[Top][All Lists]
[Date Prev][Date Next][Thread Prev][Thread Next][Date Index][Thread Index]
Re: i18n? unicode?
From: |
Simon Josefsson |
Subject: |
Re: i18n? unicode? |
Date: |
Wed, 13 Feb 2002 10:26:54 +0100 (CET) |
On 13 Feb 2002, Alex Shinn wrote:
> >>>>> "Simon" == Simon Josefsson <address@hidden> writes:
>
> Simon> Is anyone working on Unicode and/or support for various other
> Simon> encodings for guile strings?
>
> Simon> I guess this would be one major issue that needs to be done
> Simon> before a guile emacs can happen.
>
> Some work has been done off and on, but it's not a simple problem.
>From the little I have understood, I have understood this. :-) That's why
I'd like to see it designed cleanly or at least documented, instead of the
(to me) confusing Emacs MULE stuff.
> One of the big catches is that Guile wants to both replace Emacs-Lisp
> and extend well with C. For efficient multi-byte strings, Emacs-Lisp
> has its own string-representation, and the obvious idea would be to do
> likewise (probably using unicode instead of mule), but then you don't
> play well with C libraries and have to do conversions everywhere.
Is "automatic" conversions really necessary? The "automatic" (guessing)
logic of Emacs MULE seems to cause unexpected behaviour at some times.
> Another annoyance is that R5RS pretty clearly treats strings as
> character arrays, but many multibyte encodings are not arrays, so
> procedures like string-ref and string-set! become slow.

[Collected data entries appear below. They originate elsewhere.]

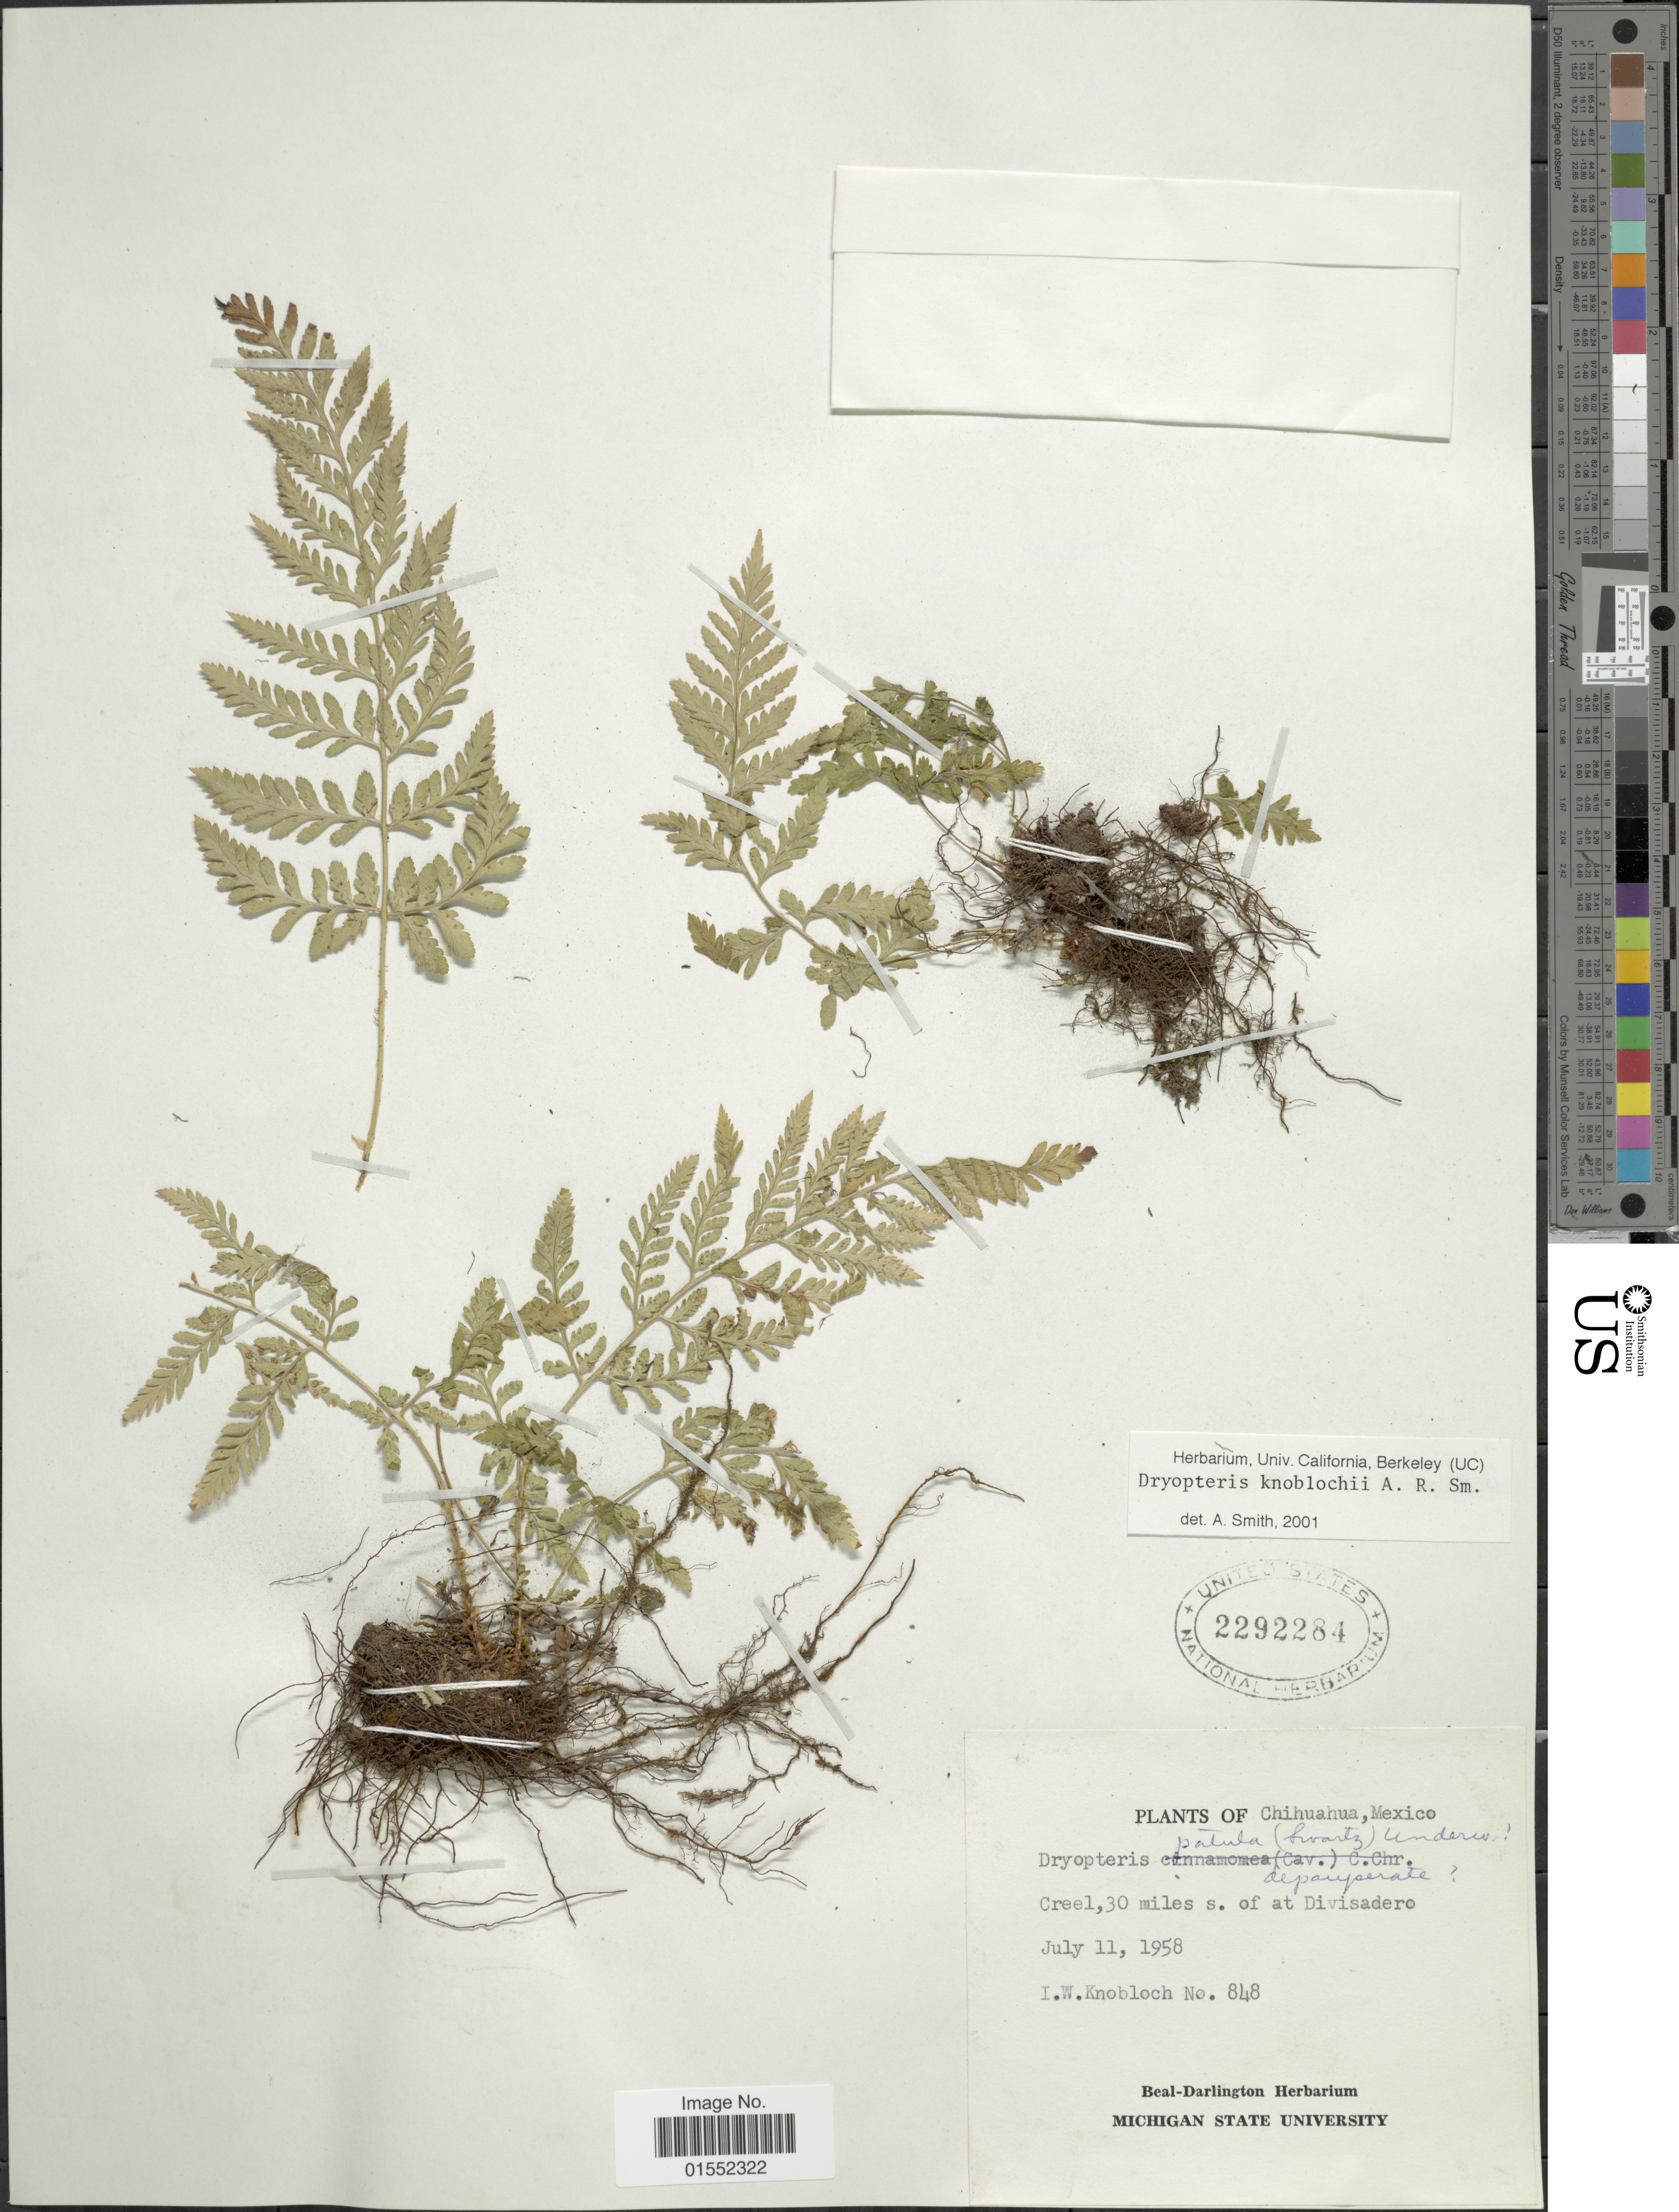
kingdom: Plantae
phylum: Tracheophyta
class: Polypodiopsida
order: Polypodiales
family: Dryopteridaceae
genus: Dryopteris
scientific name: Dryopteris knoblochii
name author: A.R. Sm.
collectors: I. W. Knobloch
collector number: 848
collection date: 1958-07-11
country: Mexico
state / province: Chihuahua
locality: Creel, 30 miles s. of at Divisadero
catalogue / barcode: US 2292284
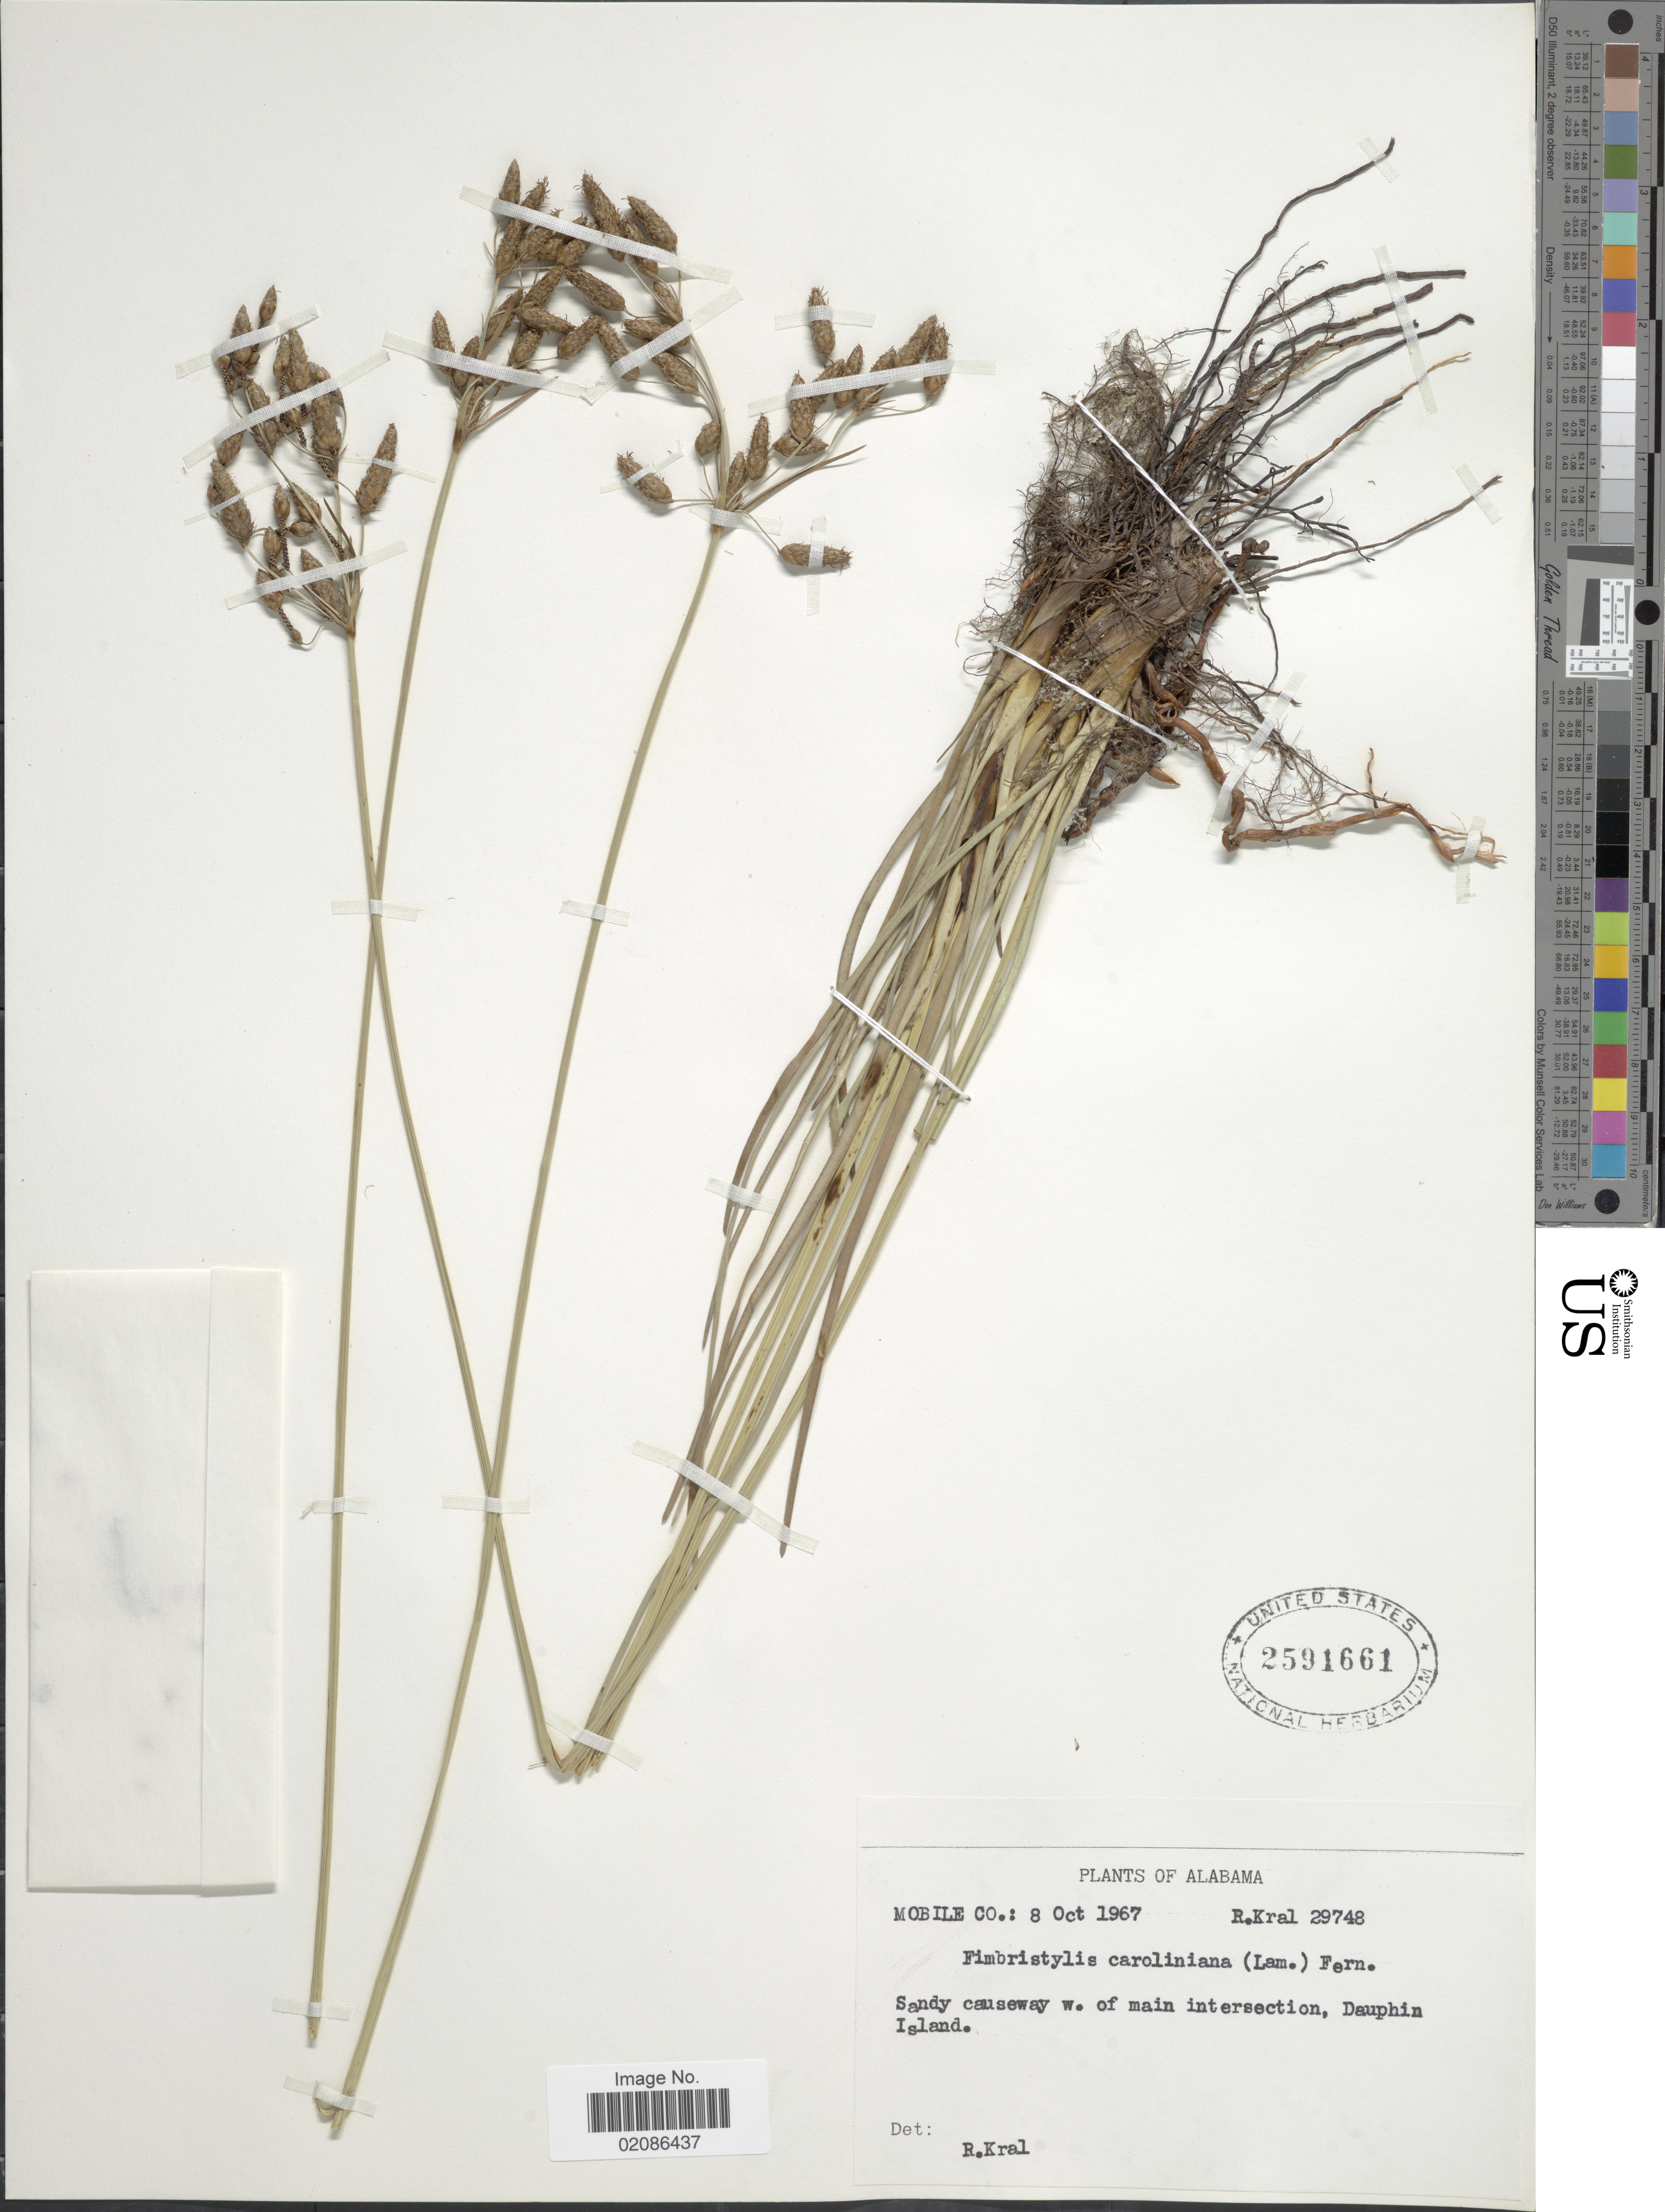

This is bad. Isn't there any standardisation work going on to fix this?
> The only Scheme I know of that has decent multibyte support is Gauche,
> and that is at the expense of performance on string-ref and the like.
> To make up for this it provides string pointers to loop through strings.
> A C API for extensions would presumably need to do explicit conversions.
Seems like a hack...
> Bigloo has limited ucs2 support, but not really unified - you have to
> know what strings you're working with.
Internally I think this approach seems best -- if you don't know what
strings you're working with, you can't expect things to work. Of course,
users can't be expected to know these things, but I don't see why users
need to concern themselves with the low-level interface..
> Kawa is implemented in Java, so has as good unicode support as Java.
> But then you're tied to Java.
Yup, the unicode support for it is great. But most other encodings, and
unification between them, isn't great as far as I understand.
I think basing this on the character set stuff available in GNU libc and
iconv would make it behave like "other" applications, which is a good
thing:
http://www.gnu.org/manual/glibc-2.2.3/html_chapter/libc_6.html
I'm not sure if the support is sufficient, but maybe it can be extended if
not.
> There are some preliminary charset conversion routines at
>
> http://synthcode.com/gumm/packages/a/ams/guile-charset-0.01.tar.gz
Thanks, I'll have a look at it.
> which only does uninteresting 8-bit conversions at the moment. One
> potential idea of this, though, is to implement multi-byte string
> handling entirely in Scheme, and redefine basic string/port procedures
> using generic methods to handle different string types. Kind of a hack
> (btw, this is how Perl5 does it) but could get people started writing
> multi-byte string apps and the upgrade (internal support for different
> strings in string procedures) means they won't have to change their
> code.
Yes... it would be kind of a hack. I'll look into the GNU libc path for
now.